Significant improvements towards ethanol production from hemicellulose have been achieved in recent years, as the synergistic effect of overexpressing a combination of β-xylosidases, xylanases, and cellulases have been established (La Grange et al., 2000; Chen et al., 2019b; Xiao et al., 2019); however, there are potential limitations for efficient ethanol production from xylan by engineered S. cerevisiae, for example, β-Xylosidases with lower inhibition by products are needed for future S. cerevisiae engineering in order to achieve the complete conversion of xylobiose or xylotriose into xylose (Niu et al., 2019). In addition, it needs to be recognized that xylan in hemicellulose is typically branched and decorated, requiring accessory enzymes for their removal. Nevertheless, improvements in the technology to engineer and evolve S. cerevisiae, together with our current state of knowledge suggest that there is a high potential for the application of xylanolytic enzymes to obtain mono- and oligosaccharides from pretreated lignocellulose followed by fermentation into ethanol, since the cost of such sugars has historically been far too high to attract industrial interest.

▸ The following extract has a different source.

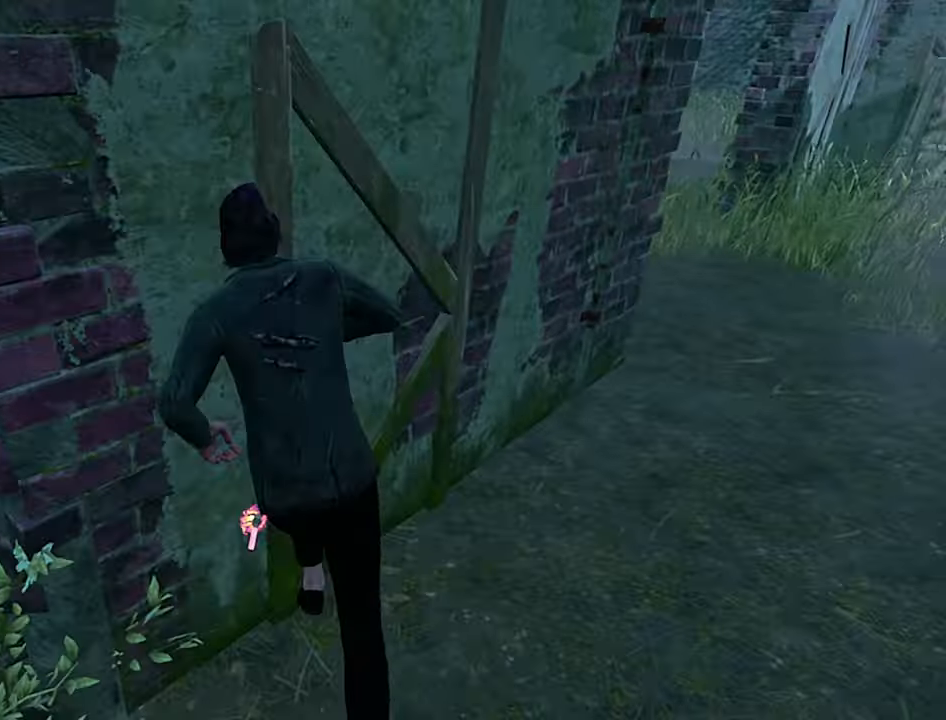
{"keys": ["d", "shift", "space", "w"], "events": [[50, "d", "down"], [483, "space", "down"]]}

Concerning the actual large-scale bioethanol production process from sugar- and starch-containing feedstock, hemicellulosic-derived bioethanol is still in its infancy due to low ethanol yield achieved by the abovementioned engineered S. cerevisiae strains. However, it is worth mentioning that lignocellulosic hydrolysate contains a mix of carbon sources, such as cello-oligosaccharides, XOS, and monomers as glucose, and xylose. Naturally, S. cerevisiae can consume some mono- and disaccharides, such as D-glucose, D-galactose, D-fructose, D-mannose, maltose, sucrose, and trehalose (Lagunas 1993), which do not represent the totality of the sugar derived from lignocellulosic hydrolysate. It is well known in the scientific literature that economically feasible bioethanol production might include the use of all sugars available in the lignocellulosic biomass. Thereby, despite the poor fermentation performance of XOS-utilizing S. cerevisiae strains as compared to glucose/sucrose fermentations, the simultaneous co-fermentation of lignocellulosic-derived sugars may result in higher ethanol titers and will maximize the use of the carbon sources available in lignocellulosic feedstock.